─── RECORDS TO PROCESS ───

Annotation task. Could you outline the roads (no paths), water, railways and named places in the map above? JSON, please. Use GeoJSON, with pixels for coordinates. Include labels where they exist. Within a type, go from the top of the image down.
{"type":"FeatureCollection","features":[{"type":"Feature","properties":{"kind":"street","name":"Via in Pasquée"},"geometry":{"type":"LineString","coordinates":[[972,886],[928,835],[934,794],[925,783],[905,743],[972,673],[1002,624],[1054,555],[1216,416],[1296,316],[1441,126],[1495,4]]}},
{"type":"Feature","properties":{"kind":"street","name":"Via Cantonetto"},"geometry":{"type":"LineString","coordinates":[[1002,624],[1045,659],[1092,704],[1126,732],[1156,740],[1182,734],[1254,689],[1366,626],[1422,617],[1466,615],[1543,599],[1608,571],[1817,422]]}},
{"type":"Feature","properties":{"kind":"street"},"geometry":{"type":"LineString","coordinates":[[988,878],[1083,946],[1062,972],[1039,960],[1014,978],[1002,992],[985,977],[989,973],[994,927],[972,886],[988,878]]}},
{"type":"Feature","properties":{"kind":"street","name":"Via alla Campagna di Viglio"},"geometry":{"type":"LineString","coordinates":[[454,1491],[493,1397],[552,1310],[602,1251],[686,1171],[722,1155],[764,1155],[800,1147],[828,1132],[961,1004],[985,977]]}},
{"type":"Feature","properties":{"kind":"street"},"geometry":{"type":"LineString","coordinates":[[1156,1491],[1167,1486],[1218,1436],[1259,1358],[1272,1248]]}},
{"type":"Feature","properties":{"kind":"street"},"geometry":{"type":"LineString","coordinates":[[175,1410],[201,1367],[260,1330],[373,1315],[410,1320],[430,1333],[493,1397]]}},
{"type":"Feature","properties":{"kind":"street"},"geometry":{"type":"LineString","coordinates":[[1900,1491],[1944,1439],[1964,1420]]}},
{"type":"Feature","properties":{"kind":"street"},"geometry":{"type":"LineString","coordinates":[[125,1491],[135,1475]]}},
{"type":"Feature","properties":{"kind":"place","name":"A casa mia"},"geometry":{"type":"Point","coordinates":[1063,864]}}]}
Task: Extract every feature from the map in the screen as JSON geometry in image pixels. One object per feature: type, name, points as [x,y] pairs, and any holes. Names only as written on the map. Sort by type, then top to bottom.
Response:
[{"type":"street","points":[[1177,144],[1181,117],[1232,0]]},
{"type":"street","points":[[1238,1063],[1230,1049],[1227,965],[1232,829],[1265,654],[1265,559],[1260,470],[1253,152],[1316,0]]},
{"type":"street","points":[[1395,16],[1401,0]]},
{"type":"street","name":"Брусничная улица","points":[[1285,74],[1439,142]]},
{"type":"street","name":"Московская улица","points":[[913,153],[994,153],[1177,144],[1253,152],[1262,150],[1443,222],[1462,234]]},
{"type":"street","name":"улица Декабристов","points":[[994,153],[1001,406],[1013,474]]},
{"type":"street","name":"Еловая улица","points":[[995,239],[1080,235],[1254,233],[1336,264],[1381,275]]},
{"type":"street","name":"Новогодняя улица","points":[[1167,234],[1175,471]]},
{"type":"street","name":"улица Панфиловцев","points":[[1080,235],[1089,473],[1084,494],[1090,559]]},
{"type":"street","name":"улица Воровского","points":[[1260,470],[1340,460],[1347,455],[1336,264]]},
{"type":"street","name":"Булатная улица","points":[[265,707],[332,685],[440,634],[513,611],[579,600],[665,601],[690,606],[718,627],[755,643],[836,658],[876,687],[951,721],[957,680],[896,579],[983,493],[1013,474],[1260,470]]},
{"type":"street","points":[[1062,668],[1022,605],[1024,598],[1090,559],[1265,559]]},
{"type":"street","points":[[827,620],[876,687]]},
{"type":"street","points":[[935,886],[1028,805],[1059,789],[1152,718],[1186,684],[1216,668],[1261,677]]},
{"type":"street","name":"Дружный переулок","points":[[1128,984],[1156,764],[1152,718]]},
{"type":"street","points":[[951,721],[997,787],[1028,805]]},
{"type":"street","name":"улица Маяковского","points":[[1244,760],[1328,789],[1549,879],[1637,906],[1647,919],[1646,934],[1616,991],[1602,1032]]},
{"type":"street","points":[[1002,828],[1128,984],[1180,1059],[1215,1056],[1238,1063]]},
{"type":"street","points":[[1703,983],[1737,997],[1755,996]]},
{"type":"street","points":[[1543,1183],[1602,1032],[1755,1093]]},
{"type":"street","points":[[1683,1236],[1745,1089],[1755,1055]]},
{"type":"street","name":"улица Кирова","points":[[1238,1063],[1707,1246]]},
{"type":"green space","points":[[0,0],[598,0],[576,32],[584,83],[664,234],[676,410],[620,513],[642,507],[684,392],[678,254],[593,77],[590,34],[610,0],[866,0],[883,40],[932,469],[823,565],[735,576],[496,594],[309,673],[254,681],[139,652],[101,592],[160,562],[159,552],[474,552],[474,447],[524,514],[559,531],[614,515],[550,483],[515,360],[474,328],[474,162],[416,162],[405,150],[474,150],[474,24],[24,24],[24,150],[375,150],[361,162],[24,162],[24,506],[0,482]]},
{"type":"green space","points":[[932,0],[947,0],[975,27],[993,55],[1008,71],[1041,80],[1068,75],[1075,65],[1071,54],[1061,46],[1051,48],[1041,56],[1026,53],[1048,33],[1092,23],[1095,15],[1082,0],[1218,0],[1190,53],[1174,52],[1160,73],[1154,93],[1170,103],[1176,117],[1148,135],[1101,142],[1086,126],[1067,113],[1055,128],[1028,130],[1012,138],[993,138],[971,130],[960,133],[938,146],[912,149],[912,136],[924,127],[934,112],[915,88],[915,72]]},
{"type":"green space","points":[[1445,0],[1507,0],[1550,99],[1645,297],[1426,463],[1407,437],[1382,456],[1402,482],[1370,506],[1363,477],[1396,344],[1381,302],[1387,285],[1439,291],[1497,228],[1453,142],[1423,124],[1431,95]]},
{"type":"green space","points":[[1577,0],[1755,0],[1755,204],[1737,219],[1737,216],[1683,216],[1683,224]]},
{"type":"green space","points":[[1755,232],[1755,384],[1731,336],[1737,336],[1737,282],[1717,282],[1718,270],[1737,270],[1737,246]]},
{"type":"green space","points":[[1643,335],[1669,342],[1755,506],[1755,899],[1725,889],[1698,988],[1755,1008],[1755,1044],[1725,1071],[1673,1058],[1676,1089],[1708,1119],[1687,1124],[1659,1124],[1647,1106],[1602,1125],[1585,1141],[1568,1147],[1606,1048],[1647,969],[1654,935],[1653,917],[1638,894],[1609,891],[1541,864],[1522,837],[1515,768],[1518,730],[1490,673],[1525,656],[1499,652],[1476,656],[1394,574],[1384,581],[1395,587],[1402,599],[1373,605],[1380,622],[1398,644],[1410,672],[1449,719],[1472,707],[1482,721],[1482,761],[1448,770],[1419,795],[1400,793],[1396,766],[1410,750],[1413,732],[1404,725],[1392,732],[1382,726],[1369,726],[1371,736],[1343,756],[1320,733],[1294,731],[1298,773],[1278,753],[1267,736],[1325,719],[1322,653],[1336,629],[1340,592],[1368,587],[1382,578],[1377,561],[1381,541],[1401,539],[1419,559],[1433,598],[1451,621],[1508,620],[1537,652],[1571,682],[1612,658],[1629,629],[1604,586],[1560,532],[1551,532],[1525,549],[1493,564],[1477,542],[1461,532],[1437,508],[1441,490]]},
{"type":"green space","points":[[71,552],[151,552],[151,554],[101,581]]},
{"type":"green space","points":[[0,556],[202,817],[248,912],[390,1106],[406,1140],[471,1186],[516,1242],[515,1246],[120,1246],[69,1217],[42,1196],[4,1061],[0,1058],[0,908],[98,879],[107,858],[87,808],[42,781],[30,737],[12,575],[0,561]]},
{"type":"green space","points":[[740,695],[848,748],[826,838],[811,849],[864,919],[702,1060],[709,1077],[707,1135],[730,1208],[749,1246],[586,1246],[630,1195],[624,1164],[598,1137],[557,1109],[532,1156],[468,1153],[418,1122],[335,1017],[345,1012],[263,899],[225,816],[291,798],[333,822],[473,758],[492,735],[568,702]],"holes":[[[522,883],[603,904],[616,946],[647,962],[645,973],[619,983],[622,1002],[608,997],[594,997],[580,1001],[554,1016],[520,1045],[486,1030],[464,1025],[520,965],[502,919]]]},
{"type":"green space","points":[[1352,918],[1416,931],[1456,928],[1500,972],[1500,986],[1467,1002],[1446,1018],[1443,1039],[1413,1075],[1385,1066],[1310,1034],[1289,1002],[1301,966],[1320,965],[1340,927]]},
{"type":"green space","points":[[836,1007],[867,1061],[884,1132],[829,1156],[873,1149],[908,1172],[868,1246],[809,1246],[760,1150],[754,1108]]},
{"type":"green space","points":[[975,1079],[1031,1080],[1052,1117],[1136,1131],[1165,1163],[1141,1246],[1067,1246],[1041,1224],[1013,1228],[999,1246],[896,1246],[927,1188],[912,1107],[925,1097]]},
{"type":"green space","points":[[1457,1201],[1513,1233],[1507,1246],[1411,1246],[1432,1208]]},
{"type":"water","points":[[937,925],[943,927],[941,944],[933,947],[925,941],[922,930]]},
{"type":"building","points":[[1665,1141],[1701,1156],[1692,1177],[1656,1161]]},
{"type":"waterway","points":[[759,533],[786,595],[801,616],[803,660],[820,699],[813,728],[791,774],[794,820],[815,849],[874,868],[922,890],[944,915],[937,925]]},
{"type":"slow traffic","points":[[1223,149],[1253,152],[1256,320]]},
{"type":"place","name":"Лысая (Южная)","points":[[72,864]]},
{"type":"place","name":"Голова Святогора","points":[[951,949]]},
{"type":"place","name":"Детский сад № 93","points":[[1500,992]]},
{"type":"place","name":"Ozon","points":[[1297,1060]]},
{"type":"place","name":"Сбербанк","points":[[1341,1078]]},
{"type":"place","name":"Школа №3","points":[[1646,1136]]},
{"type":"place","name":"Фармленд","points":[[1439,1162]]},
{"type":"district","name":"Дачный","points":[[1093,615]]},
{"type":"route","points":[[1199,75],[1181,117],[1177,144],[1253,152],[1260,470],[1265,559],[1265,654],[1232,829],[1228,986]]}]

───

*WORK TO BE COMPLETED*
Look through the entries and return every line where "pixels" appears.

*SOLUTION BELOW*
Annotation task. Could you outline the roads (no paths), water, railways and named places in the map above? JSON, please. Use GeoJSON, with pixels for coordinates. Include labels where they exist. Within a type, go from the top of the image down.
Task: Extract every feature from the map in the screen as JSON geometry in image pixels. One object per feature: type, name, points as [x,y] pairs, and any holes. Names only as written on the map. Sort by type, then top to bottom.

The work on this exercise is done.